• Try it: Which lines of the records contain the word "that"? Pick out each such line and copy it in full, counting a match only when the case is the same.

• Data shown:
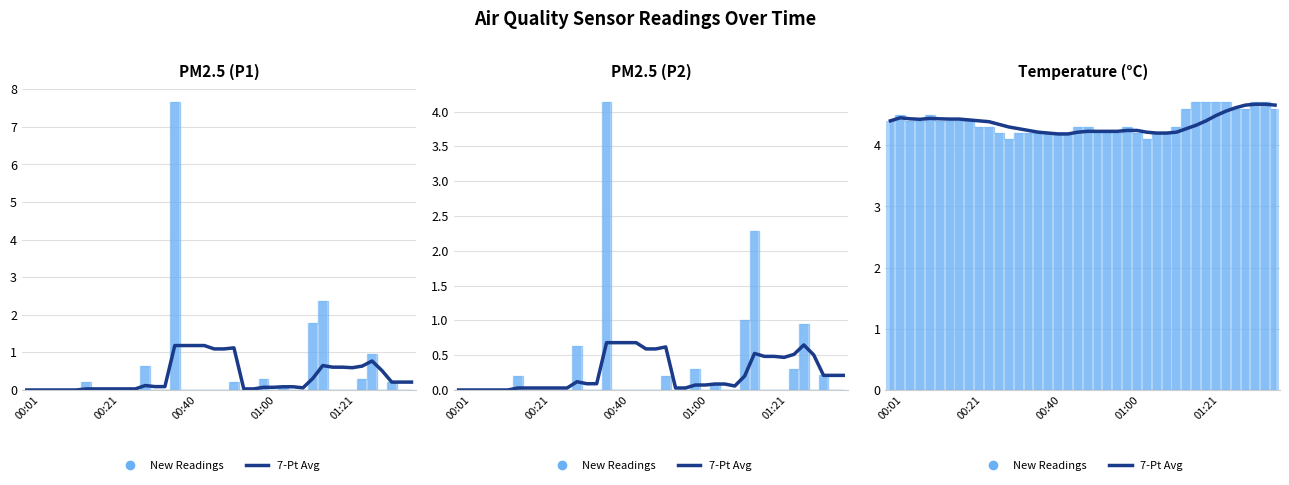

What is the sum of all New Readings values?

175.0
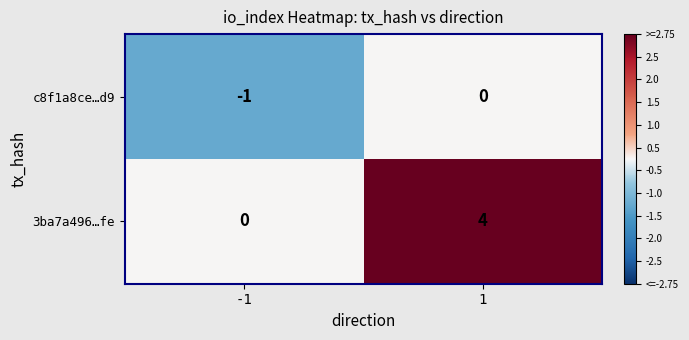

Is it true that 3ba7a496…fe equals 4 at 1?

True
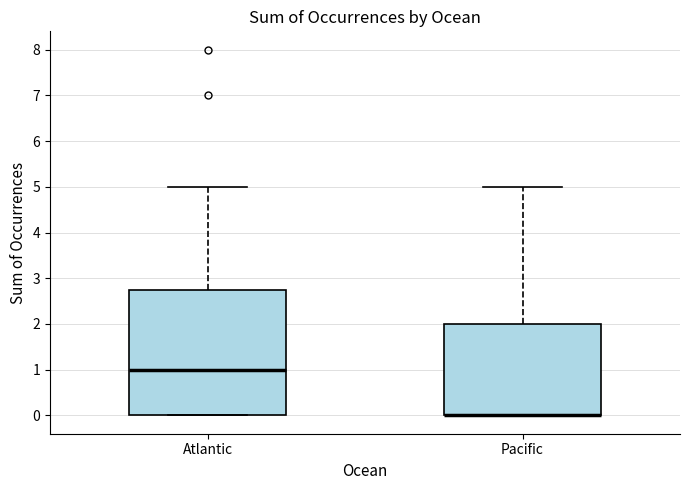

Reading left to right, transcribe this box plot: for each box, give where its median line is, the range the box spans, and where its two whiskers end, as read against the y-axis. The values are not printed on the chart, so give them approximately, as read against the axis.

Atlantic: median 1.0, box 0.0 to 2.8, whiskers 0.0 to 5.0
Pacific: median 0.0 (drawn on the box's lower edge), box 0.0 to 2.0, whiskers 0.0 to 5.0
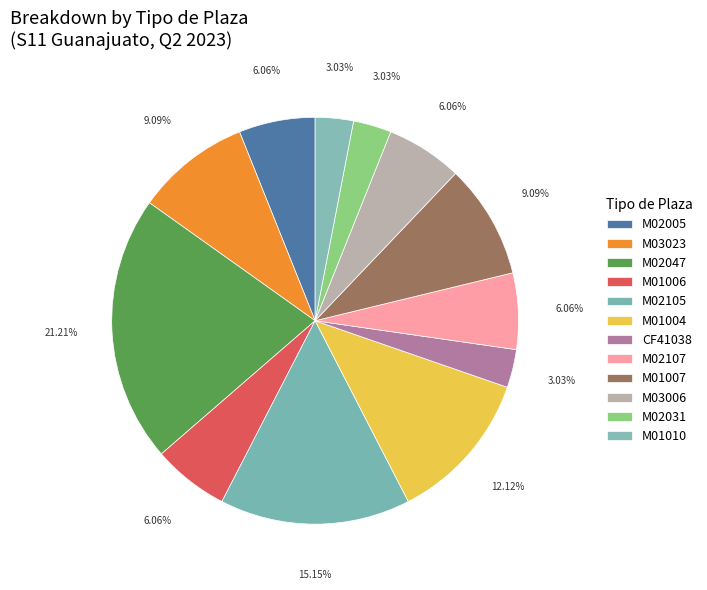

Which has a higher value, M03006 or M02107?

M03006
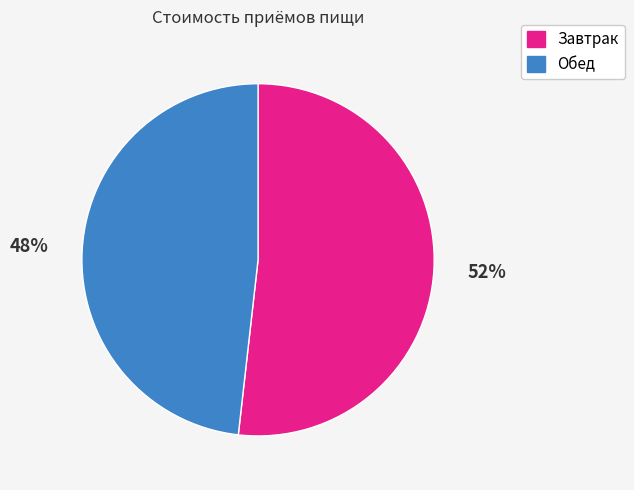

Rank the categories by value from lowest to highest.

Обед, Завтрак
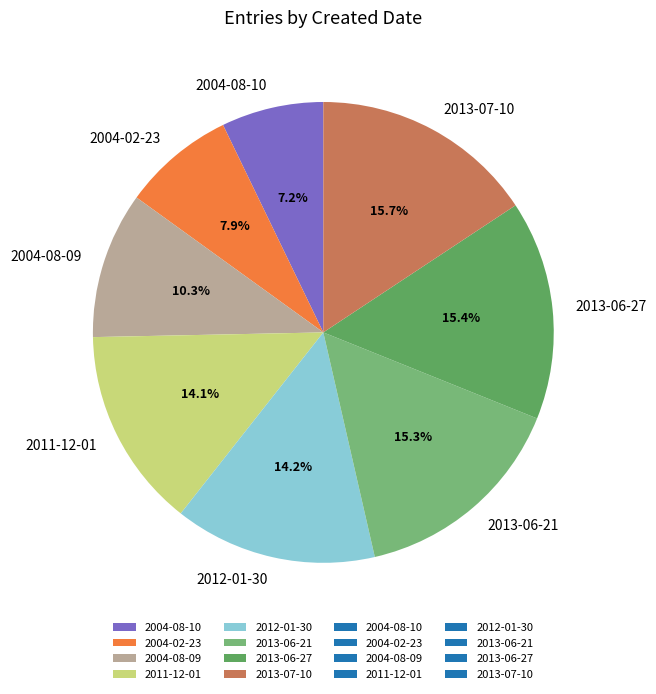

To the nearest percent, what is the average slice percentage?

12%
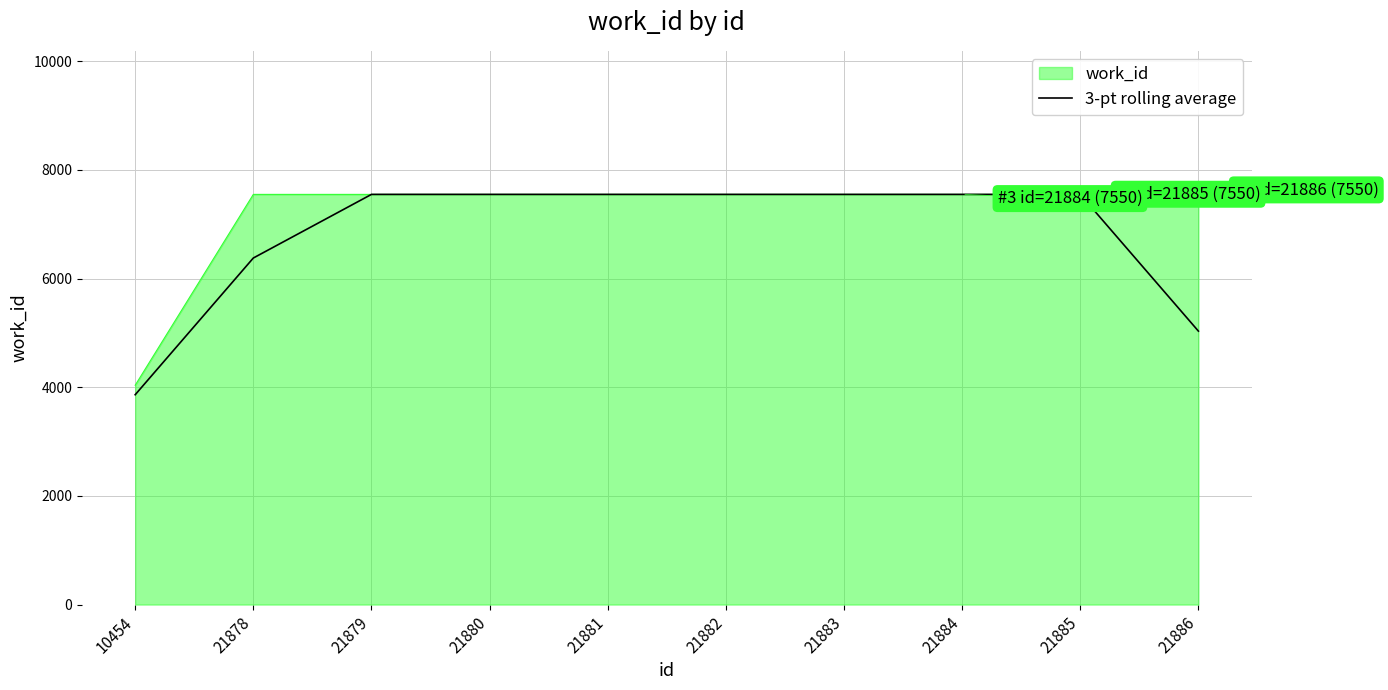

Is it true that work_id equals 13275.3 at 21884?

False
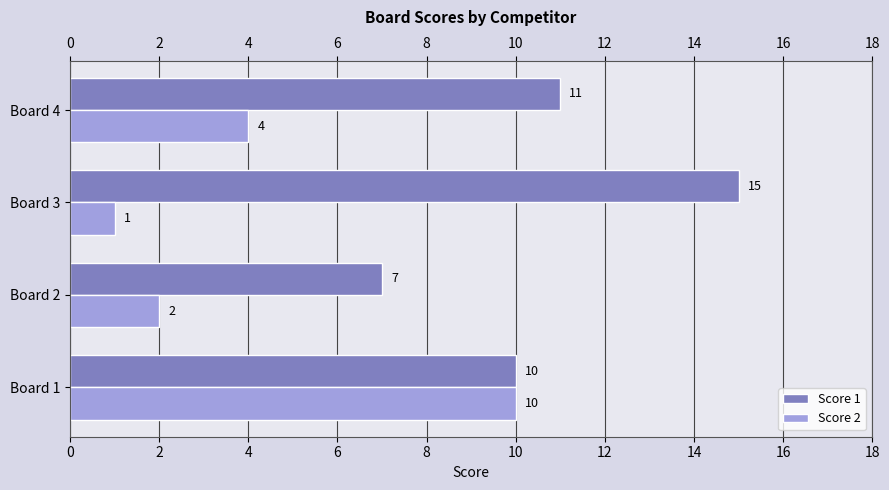

Which series has the largest total across all categories?

Score 1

• Solution:
Is it true that 3ba7a496…fe equals 4 at 1?
Is it true that work_id equals 13275.3 at 21884?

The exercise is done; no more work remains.